La base de l’édifice humain est faite de découvertes quotidiennes, et ses plus hautes tours sont des entassements patients de généralisation progressives. L’homme a copié la forme de ses outils de chasse et l’industrie sur les becs, les dents et les griffes, il a emprunté aux fruits leurs formes pour ses premiers pots. Ses poinçons, ses aiguilles ont été d’abord des épines, des arêtes, il a saisi dans les lames imbriquées, les articulations et les fermoirs des os l’idée des charpentes, des jointures et des leviers.

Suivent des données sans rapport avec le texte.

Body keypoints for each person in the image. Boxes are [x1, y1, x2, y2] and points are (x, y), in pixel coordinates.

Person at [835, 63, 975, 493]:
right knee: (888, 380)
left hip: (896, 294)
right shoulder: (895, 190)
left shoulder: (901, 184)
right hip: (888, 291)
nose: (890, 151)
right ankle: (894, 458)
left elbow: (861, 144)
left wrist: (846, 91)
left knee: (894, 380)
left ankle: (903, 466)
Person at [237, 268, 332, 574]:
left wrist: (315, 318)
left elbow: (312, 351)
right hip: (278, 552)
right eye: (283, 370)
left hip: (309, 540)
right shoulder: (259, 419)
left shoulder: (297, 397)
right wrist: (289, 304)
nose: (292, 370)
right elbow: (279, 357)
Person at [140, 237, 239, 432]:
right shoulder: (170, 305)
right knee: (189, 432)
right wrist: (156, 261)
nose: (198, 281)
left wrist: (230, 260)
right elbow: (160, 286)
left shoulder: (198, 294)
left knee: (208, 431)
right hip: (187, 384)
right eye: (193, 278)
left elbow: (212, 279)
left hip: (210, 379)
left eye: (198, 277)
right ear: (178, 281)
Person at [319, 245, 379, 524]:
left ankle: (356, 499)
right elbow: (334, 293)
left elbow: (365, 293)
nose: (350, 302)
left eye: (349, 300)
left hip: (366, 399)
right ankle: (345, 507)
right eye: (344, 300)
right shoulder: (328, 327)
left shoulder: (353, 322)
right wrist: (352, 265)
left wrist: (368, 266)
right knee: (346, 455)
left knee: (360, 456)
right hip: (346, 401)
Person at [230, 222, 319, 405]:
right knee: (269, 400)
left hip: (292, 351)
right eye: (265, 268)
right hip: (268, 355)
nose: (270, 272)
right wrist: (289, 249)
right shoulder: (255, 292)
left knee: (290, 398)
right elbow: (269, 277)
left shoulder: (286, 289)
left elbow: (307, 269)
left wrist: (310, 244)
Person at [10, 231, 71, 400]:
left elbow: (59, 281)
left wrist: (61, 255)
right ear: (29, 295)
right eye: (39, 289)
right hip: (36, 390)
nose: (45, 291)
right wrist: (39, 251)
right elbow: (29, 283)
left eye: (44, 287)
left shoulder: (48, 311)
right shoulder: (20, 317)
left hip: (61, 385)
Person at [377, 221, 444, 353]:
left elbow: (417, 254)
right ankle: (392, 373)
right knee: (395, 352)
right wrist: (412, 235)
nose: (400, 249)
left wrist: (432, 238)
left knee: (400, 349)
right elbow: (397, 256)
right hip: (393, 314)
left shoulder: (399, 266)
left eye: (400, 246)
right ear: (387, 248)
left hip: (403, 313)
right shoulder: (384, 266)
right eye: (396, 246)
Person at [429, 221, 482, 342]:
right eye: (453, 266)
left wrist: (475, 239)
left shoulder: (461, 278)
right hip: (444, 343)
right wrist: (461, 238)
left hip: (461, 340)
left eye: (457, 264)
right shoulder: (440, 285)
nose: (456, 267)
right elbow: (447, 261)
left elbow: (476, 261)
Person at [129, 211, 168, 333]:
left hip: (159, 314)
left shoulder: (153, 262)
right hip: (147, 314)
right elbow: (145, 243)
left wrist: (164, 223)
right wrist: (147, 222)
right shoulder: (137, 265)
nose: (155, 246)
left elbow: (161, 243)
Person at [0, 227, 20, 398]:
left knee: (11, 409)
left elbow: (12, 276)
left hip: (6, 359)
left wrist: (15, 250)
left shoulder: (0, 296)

Là est le seul départ de l’abstraction miraculeuse, des formules les plus purifiées de toute trace d’expérience, du plus haut idéal. Et c’est là que nous devons chercher la mesure de notre humilité et de notre force à la fois.
Au contact de Faure, on s’initie à l’art dans ce qu’il a de plus fondamental ; dans sa vision des choses, reprendre le cours d’une histoire provenant des tréfonds des âges est une manière de nous faire adhérer à l’idée qu’il y a une continuité naturelle entre l’utile de la technique et la fonction esthétique de l’art. Sans cette présupposition, on risque la fausse route.

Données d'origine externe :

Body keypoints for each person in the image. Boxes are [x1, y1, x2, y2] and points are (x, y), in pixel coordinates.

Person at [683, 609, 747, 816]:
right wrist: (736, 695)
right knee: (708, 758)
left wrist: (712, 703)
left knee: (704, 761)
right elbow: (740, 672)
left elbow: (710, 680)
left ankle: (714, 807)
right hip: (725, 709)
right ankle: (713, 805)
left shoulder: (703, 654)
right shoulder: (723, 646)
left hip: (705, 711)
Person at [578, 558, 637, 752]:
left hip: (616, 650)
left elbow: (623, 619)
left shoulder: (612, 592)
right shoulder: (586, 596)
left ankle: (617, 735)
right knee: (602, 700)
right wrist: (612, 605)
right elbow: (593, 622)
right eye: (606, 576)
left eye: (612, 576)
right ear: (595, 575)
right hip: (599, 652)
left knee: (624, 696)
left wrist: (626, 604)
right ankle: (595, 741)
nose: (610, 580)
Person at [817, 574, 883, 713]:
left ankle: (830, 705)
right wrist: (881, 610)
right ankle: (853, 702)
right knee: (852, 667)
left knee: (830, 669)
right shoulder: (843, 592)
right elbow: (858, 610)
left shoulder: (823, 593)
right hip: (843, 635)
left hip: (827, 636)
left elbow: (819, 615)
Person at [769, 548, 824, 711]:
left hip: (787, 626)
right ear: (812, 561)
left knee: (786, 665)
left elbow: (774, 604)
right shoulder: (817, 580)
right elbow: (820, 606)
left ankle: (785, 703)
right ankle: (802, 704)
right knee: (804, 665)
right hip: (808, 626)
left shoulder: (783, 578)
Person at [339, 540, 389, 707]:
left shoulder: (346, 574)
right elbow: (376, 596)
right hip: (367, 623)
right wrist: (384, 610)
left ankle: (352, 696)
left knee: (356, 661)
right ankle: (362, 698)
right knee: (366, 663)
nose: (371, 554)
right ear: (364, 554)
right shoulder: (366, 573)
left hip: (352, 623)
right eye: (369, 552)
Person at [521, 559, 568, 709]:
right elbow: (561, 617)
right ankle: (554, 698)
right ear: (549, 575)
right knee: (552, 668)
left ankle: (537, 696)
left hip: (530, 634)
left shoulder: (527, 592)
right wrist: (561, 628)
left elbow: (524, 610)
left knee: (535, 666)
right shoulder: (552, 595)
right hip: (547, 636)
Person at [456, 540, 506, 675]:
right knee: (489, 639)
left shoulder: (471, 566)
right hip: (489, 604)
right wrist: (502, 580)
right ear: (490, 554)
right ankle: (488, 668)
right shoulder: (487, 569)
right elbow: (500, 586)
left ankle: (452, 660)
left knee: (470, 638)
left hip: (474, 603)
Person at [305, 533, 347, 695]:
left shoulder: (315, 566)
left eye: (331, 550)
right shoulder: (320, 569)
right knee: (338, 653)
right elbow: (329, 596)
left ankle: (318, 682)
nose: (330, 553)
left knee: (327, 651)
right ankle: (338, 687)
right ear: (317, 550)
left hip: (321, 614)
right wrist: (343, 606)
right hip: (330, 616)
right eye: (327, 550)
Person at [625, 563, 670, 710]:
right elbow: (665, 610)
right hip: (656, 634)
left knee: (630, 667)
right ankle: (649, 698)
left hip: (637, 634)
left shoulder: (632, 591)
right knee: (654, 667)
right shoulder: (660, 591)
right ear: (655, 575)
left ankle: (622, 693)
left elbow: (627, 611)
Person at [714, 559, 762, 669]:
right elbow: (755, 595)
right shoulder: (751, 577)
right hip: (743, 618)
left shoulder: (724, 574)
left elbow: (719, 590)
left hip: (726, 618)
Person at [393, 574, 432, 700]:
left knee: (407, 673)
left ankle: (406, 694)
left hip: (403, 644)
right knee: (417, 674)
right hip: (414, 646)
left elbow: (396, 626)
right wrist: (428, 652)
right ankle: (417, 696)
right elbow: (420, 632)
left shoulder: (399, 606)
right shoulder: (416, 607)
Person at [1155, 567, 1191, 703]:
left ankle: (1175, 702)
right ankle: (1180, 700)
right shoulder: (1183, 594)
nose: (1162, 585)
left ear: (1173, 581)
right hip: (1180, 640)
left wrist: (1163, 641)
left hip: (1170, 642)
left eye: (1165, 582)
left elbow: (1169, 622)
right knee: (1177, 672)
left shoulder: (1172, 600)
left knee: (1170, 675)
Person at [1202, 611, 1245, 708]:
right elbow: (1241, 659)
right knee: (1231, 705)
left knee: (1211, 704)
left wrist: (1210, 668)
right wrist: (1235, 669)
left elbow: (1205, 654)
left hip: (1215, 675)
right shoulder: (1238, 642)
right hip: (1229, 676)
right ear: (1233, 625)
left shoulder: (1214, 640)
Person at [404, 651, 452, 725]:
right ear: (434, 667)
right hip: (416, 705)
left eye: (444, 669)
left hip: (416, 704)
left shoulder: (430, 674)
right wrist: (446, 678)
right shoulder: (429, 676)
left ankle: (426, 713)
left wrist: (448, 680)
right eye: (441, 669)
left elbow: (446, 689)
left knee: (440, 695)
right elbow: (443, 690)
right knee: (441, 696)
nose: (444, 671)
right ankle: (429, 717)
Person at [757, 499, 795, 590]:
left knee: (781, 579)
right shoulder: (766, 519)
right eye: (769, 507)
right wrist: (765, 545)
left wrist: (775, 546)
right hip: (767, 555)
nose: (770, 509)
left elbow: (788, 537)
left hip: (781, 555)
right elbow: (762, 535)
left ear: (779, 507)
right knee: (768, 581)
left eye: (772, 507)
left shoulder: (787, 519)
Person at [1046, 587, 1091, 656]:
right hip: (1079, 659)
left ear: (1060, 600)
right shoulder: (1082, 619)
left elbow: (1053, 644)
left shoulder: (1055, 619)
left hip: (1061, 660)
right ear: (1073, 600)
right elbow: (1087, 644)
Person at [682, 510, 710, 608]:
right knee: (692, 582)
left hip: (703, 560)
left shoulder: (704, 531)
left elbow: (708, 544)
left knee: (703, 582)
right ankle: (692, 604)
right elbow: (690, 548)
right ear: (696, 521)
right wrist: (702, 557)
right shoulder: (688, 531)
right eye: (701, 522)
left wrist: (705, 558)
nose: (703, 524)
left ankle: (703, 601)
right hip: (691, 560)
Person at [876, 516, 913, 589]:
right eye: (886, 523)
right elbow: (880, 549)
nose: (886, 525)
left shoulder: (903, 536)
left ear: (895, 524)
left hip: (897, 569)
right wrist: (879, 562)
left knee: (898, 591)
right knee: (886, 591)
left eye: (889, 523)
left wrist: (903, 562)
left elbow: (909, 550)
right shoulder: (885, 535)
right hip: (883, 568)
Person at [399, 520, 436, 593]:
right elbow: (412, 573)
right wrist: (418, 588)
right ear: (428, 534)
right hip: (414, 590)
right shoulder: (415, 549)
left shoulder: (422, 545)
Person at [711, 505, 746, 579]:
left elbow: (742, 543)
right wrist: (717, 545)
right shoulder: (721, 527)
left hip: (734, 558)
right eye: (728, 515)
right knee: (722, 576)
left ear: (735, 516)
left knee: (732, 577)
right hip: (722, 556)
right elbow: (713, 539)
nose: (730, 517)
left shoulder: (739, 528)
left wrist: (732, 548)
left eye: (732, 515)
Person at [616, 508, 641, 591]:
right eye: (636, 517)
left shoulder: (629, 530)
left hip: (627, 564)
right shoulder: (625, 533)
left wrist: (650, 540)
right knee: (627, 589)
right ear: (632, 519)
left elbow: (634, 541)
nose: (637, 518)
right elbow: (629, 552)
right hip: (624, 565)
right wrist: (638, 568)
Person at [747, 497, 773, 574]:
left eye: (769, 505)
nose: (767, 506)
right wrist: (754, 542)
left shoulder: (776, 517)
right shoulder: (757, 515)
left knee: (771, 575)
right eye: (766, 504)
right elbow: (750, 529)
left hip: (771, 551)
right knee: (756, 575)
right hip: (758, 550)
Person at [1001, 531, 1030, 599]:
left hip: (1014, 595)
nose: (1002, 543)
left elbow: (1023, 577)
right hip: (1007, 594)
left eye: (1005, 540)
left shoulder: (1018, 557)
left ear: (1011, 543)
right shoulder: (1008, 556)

L’art est d’abord un outil d’utilité immédiate, comme les premiers balbutiements du verbe : désigner les objets qui l’entourent, les imiter ou les modifier pour s’en servir, l’homme ne va pas au-delà. L’art ne peut être encore un instrument de généralisation philosophique qu’il ne saurait pas utiliser, mais il forge cet instrument, puisqu’il dégage de son milieu quelques lois rudimentaires qu’il applique à son profit.
Elie Faure, Histoire de l’art, t.1
Avant l’histoire, I (Folio Essais, p.40, 41, imprimé en 1988)
J’aime me rappeler ces mots qu’il se plaisait à répéter et dont la paternité revient à Auguste Renoir:
Ne me demandez pas si la peinture doit être objective ou subjective. Je vous avouerai que je m’en fous.
Concernant les rapports entre Élie Faure et Auguste Renoir, je trouve dans la préface de Martine Chatelain-Courtois les mots dans lesquels on saisit la figure maîtresse de Faure, maître avant tout, personnage charismatique :
Le passeport de Faure Élie-Paul-Jacques, qui donne des conférences sur l’art dans le monde entier en 1931–1932, indique : « Profession : Médecin ». Et Renoir, qui appréciait d’autant plus la modestie du grand écrivain qu’il se voulait lui-même un simple « ouvrier de la peinture », partageait avec son « cher docteur » un silence complice en évitant les discussions d’esthétique, et en lui parlant avec humour de ses hémorroïdes — quitte à dire le bien qu’il pensait de son œuvre quand Élie Faure n’était plus là.